As a demonstration of that freedom, check out this video that shows just how amazingly flexible these marine animals can be:
For the study, Hochner and his colleagues observed the behavior of amputated octopus arms, which remain very active for an hour after separation. (Octopuses can grow their arms back, but doing so is energetically costly.)
Those observations showed that the arms never grabbed octopus skin, though they would grab a skinned octopus arm. The octopus arms didn’t grab Petri dishes covered with octopus skin either, and they attached to dishes covered with octopus skin extract with much less force than they otherwise would.
"The results so far show, and for the first time, that the skin of the octopus prevents octopus arms from attaching to each other or to themselves in a reflexive manner," the researchers wrote. "The drastic reduction in the response to the skin crude extract suggests that a specific chemical signal in the skin mediates the inhibition of sucker grabbing."

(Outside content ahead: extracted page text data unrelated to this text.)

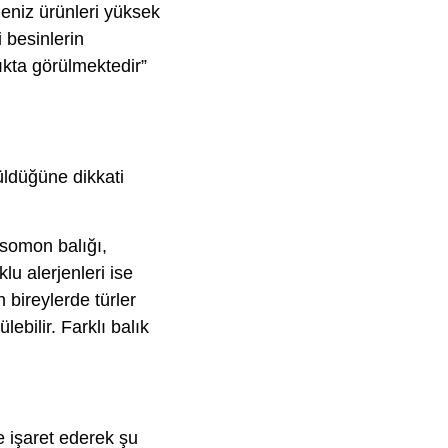
deniz ürünleri yüksek
i besinlerin
lıkta görülmektedir”
rüldüğüne dikkati
 somon balığı,
lu alerjenleri ise
 bireylerde türler
ebilir. Farklı balık
e işaret ederek şu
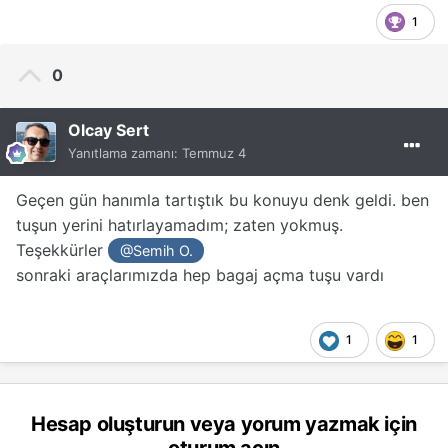
1
0
Olcay Sert
Yanıtlama zamanı:
Temmuz 4
Geçen gün hanımla tartıştık bu konuyu denk geldi. ben
tuşun yerini hatırlayamadım; zaten yokmuş.
Teşekkürler
@Semih O.
sonraki araçlarımızda hep bagaj açma tuşu vardı
1
1
Hesap oluşturun veya yorum yazmak için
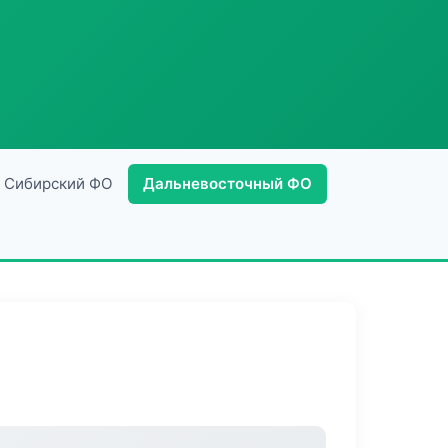
Сибирский ФО
Дальневосточный ФО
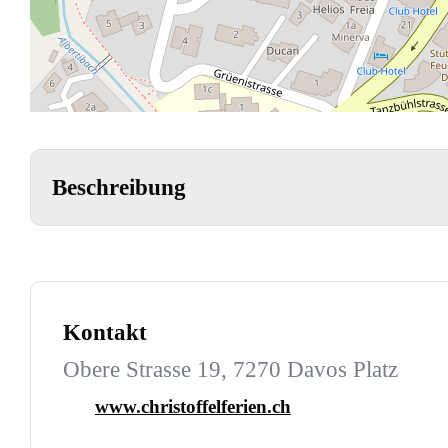
Beschreibung
Kontakt
Obere Strasse 19, 7270 Davos Platz
www.christoffelferien.ch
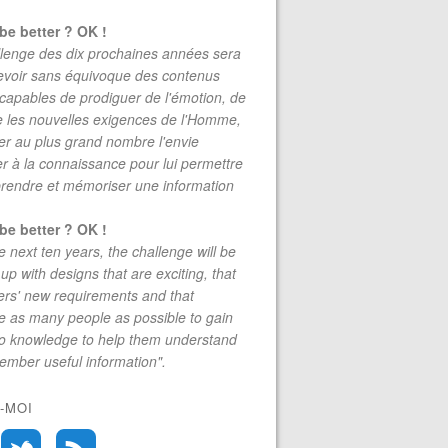
be better ? OK !
lenge des dix prochaines années sera
evoir sans équivoque des contenus
 capables de prodiguer de l'émotion, de
re les nouvelles exigences de l'Homme,
r au plus grand nombre l'envie
r à la connaissance pour lui permettre
rendre et mémoriser une information
be better ? OK !
e next ten years, the challenge will be
up with designs that are exciting, that
rs' new requirements and that
 as many people as possible to gain
to knowledge to help them understand
mber useful information".
-MOI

They haven't yet identified that particular chemical, but when they do, it could lead to a new and formidable class of soft robots. If you watched the video here of the octopus, you can imagine some of the possibilities, of robots going in and out of very precarious situations and bouncing back to their original shape good as new.
"Soft robots have advantages that they can reshape their body," co-author Nir Nesher explained. "This is especially advantageous in unfamiliar environments with many obstacles that can be bypassed only by flexible manipulators, such as the internal human body environment."
The researchers shared their findings with European Commission project STIFF-FLOP, which is working on developing a flexible surgical manipulator in the shape of an octopus arm.